1. De malas prontas para a Lua
Por Nurit Bensusan1
Imagine que você está partindo para Lua a fim de levar uma vida normal por lá.
Para tornar as coisas mais simples, vamos supor que a Lua já possua atmosfera e clima
similar aos da Terra. Você já fez as malas e agora deve decidir quais espécies, entre
milhares existentes na Terra, levará consigo.
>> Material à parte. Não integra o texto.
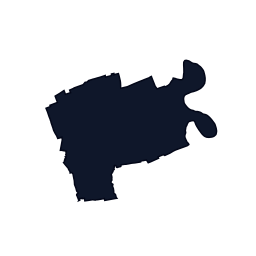 Cotusca, Botosani, Romania (orthographic projection), rotated 24°
{"feature_id": "2599482B53083625185790", "entity_name": "Cotusca", "entity_type": "district", "adm_level": 2, "iso_a3": "ROU", "parent_name": "Romania", "parent_adm1": "Botosani", "projection": "orthographic", "projection_center": [26.878, 48.123], "detail": "fine", "context": "isolated", "style": "filled", "palette": "ink", "viewbox_px": 256, "rotation_deg": 24, "n_neighbors": 0, "source": "geoboundaries", "source_scale": "gbopen_adm2", "svg_char_len": 5591}
<svg xmlns="http://www.w3.org/2000/svg" viewBox="0 0 256 256"><g transform="rotate(24 128 128)"><path d="M146.4,196.7L145.6,196.3L145.3,196.0L144.7,195.3L144.4,195.0L144.3,194.7L143.7,194.0L143.2,193.7L141.8,193.5L141.5,193.3L141.4,193.1L141.3,192.8L141.2,192.6L140.7,191.7L140.2,190.7L139.6,189.9L139.5,189.6L138.9,188.9L137.9,187.9L137.0,187.2L137.3,186.6L137.3,186.0L137.1,185.6L136.6,185.5L136.1,185.5L135.2,185.2L134.7,184.8L134.4,184.4L134.3,183.8L134.3,183.0L134.5,182.1L134.4,181.9L134.1,181.6L134.0,181.4L133.3,179.5L132.4,178.2L132.1,178.0L131.8,177.6L131.5,177.1L131.5,176.8L131.7,176.3L131.7,175.3L131.6,174.7L132.0,174.2L132.0,173.9L131.5,173.3L131.6,173.0L131.5,172.8L131.9,172.2L132.2,171.5L132.2,171.4L131.8,171.1L131.6,170.5L131.5,170.1L131.4,169.8L131.4,169.3L131.2,169.0L131.0,168.5L130.8,168.2L131.1,167.7L131.3,167.4L131.5,167.4L133.0,167.8L133.3,168.0L133.5,168.5L134.0,168.5L134.4,168.3L135.6,167.1L136.2,166.8L136.8,166.3L137.0,166.0L136.9,165.2L136.6,164.5L136.8,164.3L137.1,164.1L138.0,163.6L139.5,162.6L140.6,162.1L143.2,160.4L145.7,158.6L148.4,157.1L153.0,154.1L153.2,153.9L152.7,153.5L152.8,153.3L153.2,153.2L154.0,152.3L154.3,152.1L155.2,151.6L156.0,151.0L157.2,150.2L157.7,149.8L158.7,150.2L160.6,151.5L162.3,149.8L166.3,145.3L168.2,143.2L167.1,142.3L168.5,140.7L170.6,138.5L171.3,137.8L171.6,137.9L171.8,137.8L172.0,138.1L172.4,138.1L172.5,138.3L172.4,138.5L175.7,134.8L176.5,133.9L178.8,130.6L180.3,128.8L183.8,125.4L189.3,120.1L190.3,118.4L189.8,117.9L189.4,117.5L188.8,117.4L187.8,117.0L185.9,115.4L184.5,114.1L183.6,113.2L183.0,111.7L182.8,111.1L182.7,109.5L182.6,108.9L182.3,108.3L181.5,107.3L181.3,106.7L180.5,103.7L180.4,102.7L180.6,102.3L180.6,101.5L180.5,100.7L180.5,99.8L180.6,99.2L180.6,98.6L180.6,98.3L180.7,98.1L181.1,97.3L181.5,96.9L183.3,95.4L184.2,94.9L184.7,94.7L185.2,94.6L185.8,94.7L186.0,94.8L186.5,95.1L188.7,97.3L190.1,98.4L191.8,99.6L192.5,100.0L193.1,100.5L196.3,102.3L196.6,102.5L198.3,103.4L199.6,103.9L200.5,104.2L201.5,104.4L202.2,104.4L203.1,104.4L203.7,104.3L205.3,103.8L206.3,103.3L207.1,102.8L208.3,102.1L209.2,101.3L209.6,100.9L210.1,100.2L210.7,98.8L210.9,98.3L210.9,97.7L210.6,96.3L210.4,95.4L209.9,94.3L208.9,92.8L208.4,92.1L206.3,89.7L205.4,88.9L204.4,88.3L200.8,86.3L198.3,85.2L196.1,84.5L194.6,84.2L193.1,84.3L191.1,84.7L190.5,84.8L189.0,84.4L188.0,84.3L187.3,84.3L185.3,84.6L184.6,84.8L183.5,85.3L182.3,85.6L180.3,85.5L178.7,85.9L176.7,85.9L175.4,85.6L174.1,85.2L172.4,84.4L170.4,83.3L169.7,82.8L169.2,82.4L168.7,81.8L167.3,79.5L166.9,79.0L166.8,78.5L166.6,77.9L166.3,76.6L166.3,76.2L166.6,75.0L166.8,74.3L167.1,73.8L167.9,73.1L168.4,72.3L169.2,71.7L170.1,70.5L171.4,69.2L172.8,68.2L175.3,65.9L176.5,64.5L177.8,62.8L178.3,62.0L178.7,61.1L179.3,59.4L179.5,58.8L179.6,57.9L179.8,55.7L179.6,55.4L179.2,53.6L178.1,51.0L176.9,49.1L175.8,47.6L174.0,45.4L173.3,44.8L172.2,44.1L170.3,43.1L169.1,42.6L167.6,42.3L166.5,42.0L165.6,41.7L165.0,41.6L163.5,41.8L161.5,42.4L160.6,42.5L159.7,42.5L156.5,42.0L155.8,42.1L154.0,42.4L153.5,42.6L152.7,43.1L152.5,43.3L152.4,43.6L152.2,44.8L152.3,45.5L153.3,47.9L154.7,50.6L156.6,54.7L156.8,55.7L157.7,58.4L158.0,59.2L158.1,59.8L158.1,60.9L157.9,61.4L157.6,61.9L157.1,62.2L156.5,62.5L155.7,62.8L153.1,63.4L152.4,63.5L150.7,63.6L149.6,63.9L149.0,64.0L149.0,64.6L149.4,65.5L148.9,66.8L148.7,67.8L148.5,68.7L148.5,69.1L148.2,71.1L147.8,71.8L147.4,72.7L147.1,73.1L146.3,74.1L146.5,74.2L146.5,74.4L145.4,75.0L145.0,75.2L144.7,75.3L144.3,75.1L141.6,77.6L141.4,77.9L141.0,78.1L138.6,80.5L137.9,80.0L135.8,78.8L128.8,71.9L128.4,71.4L128.1,71.7L127.4,72.5L127.4,73.0L123.2,77.2L122.0,78.5L119.9,80.6L115.5,85.2L110.8,90.4L110.6,90.7L110.7,90.9L110.5,91.0L110.4,91.0L110.2,90.9L107.4,93.0L105.3,94.7L104.5,93.4L103.9,92.0L102.6,89.5L101.8,88.2L98.6,84.0L98.0,83.3L97.1,82.2L93.8,84.7L93.8,84.8L93.8,85.0L93.6,85.2L93.4,84.7L92.9,83.9L90.9,85.4L91.6,86.8L91.3,87.1L88.6,89.2L86.8,90.7L85.8,89.3L85.1,90.0L81.9,92.9L80.1,94.4L79.7,94.7L76.9,97.1L76.4,97.4L75.3,98.4L72.7,100.7L73.1,101.1L72.2,102.0L72.2,102.5L70.2,103.8L70.1,104.3L69.4,106.7L62.5,113.3L62.6,113.5L59.3,117.1L61.2,119.1L57.1,122.7L55.6,121.1L54.3,119.8L51.6,124.1L48.5,128.5L53.2,133.3L47.5,139.0L48.5,139.9L45.1,143.3L46.0,144.2L47.8,145.9L51.1,149.5L52.3,150.7L52.9,151.2L54.0,152.5L54.8,153.2L55.0,153.5L55.3,154.0L55.9,154.7L58.5,157.5L58.8,157.8L59.2,158.2L60.7,160.0L61.3,160.6L63.8,162.6L66.0,164.1L68.1,166.1L70.4,164.3L70.3,164.1L71.3,163.3L71.5,163.8L72.5,164.9L72.9,166.0L74.2,171.3L74.8,173.8L75.3,175.9L78.2,174.6L78.2,175.0L79.6,174.6L81.1,174.3L81.2,174.8L81.1,175.0L81.4,175.5L81.5,176.0L81.9,176.3L82.1,177.0L81.9,177.4L82.1,177.6L82.8,178.2L82.8,178.8L82.7,179.0L82.9,179.5L82.5,179.8L82.8,180.0L83.0,179.9L83.1,180.7L83.4,181.1L83.2,181.3L83.1,181.6L83.2,181.9L83.0,182.1L83.2,182.3L83.3,182.3L83.5,182.4L83.5,182.9L83.1,183.1L83.1,183.3L83.4,183.6L83.4,184.2L83.6,184.8L83.3,185.6L83.2,185.8L85.7,187.1L90.2,189.3L90.3,189.6L90.4,189.8L91.9,190.9L92.5,191.2L93.0,191.8L93.4,192.6L94.9,191.5L96.6,192.5L97.5,193.9L100.4,198.0L102.2,201.4L104.9,204.1L106.3,205.9L107.1,206.7L107.5,206.9L108.2,207.0L108.4,207.2L108.9,207.6L109.0,207.7L108.9,208.0L108.3,208.9L108.2,209.6L108.3,210.0L108.5,210.3L109.1,210.7L109.8,211.5L110.2,211.8L111.0,212.6L111.3,213.0L111.9,213.4L112.3,213.9L112.5,214.2L112.5,214.4L113.3,213.5L112.4,212.3L114.6,210.8L114.9,211.2L116.8,210.0L117.4,210.9L118.2,212.1L121.6,210.0L124.2,208.3L124.7,208.0L125.3,207.7L126.5,207.5L127.1,207.1L127.5,207.1L127.6,206.9L129.0,206.0L129.4,205.9L135.0,202.1L136.2,203.6L145.0,197.6L146.4,196.7Z" fill="#0f172a" stroke="#020617" stroke-width="1.5"/></g></svg>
Sendo pragmático, você começa escolhendo
as espécies que podem ser diretamente exploradas e fornecerão alimentos, fibras,
madeira, remédios e outros produtos, tais como óleo, borracha e resina. A lista pode
atingir facilmente algumas centenas ou mesmo milhares de espécies. Se você pensar
mais um pouco, perceberá a necessidade de adicionar à lista variedades que garantam a
sobrevivência dessa que você já escolheu. Que espécies são essas? Não há resposta
para essa pergunta. Ninguém sabe quais são e quantas são as espécies necessárias
para sustentar a vida humana.
Você, então, poderia tentar outras abordagens, enumerando os serviços
ambientais dos quais você precisaria na Lua, como: purificação da água e do ar;
decomposição do lixo; geração e manutenção da fertilidade do solo; polinização de
espécies alimentares e da vegetação natural; controle de pragas e doenças; dispersão de
sementes; moderação de temperaturas extremas e da força dos ventos; e proteção contra
os danosos raios solares ultravioleta. Quantas espécies seriam necessárias para garantir
todos esses serviços? Quantas espécies, por exemplo, são necessárias para a
manutenção da fertilidade do solo? Em apenas 1 grama de solo há cerca de 30.000
protozoários, 50.000 algas, 400.000 fungos e bilhões de bactérias. Se ampliarmos essa
parcela, encontraremos milhares de insetos e de minhocas. Quais espécies levar? A essa
altura, é de supor que você já tenha desistido da viagem à Lua...
Se você, então, resolveu ficar e percebeu o quanto nossa sobrevivência cotidiana
depende dos serviços que a natureza nos presta, pode também imaginar os resultados de
uma eventual colapso de tais serviços e custos da substituição deles se possível fosse.
Um estudo feito em 1997 mostrou que a substituição dos serviços ambientais poderia
custar mais do que o dobro do PIB mundial. Não podemos esquecer, ainda, dois
agravantes: 1) não temos tecnologia para substituir parte significativa destes serviços; e
2) aqueles que podem ser substituídos terão seus custos significativamente aumentados.
Conclusão: um colapso dos serviços ambientais poderia significar desde um colapso da
vida na Terra como conhecemos até um agravamento da exclusão social, dado o aumento
dos preços dos produtos que dependem dos serviços ambientais, como alimentos,
roupas, água potável e qualidade do ar.
Vamos esperar o próximo táxi rumo à estação lunar e rezar para que haja lugar
para os milhares de espécies que precisamos levar, para chegar lá e começar a destruir
tudo outra vez, até que seja necessária uma nova mudança? Ou vamos tentar preservar
os serviços ambientais, nem que seja por puro egoísmo, já que nossa sobrevivência
depende deles?
1 Extraído do livro “Meio Ambiente. E eu com isso? Editora Petrópolis.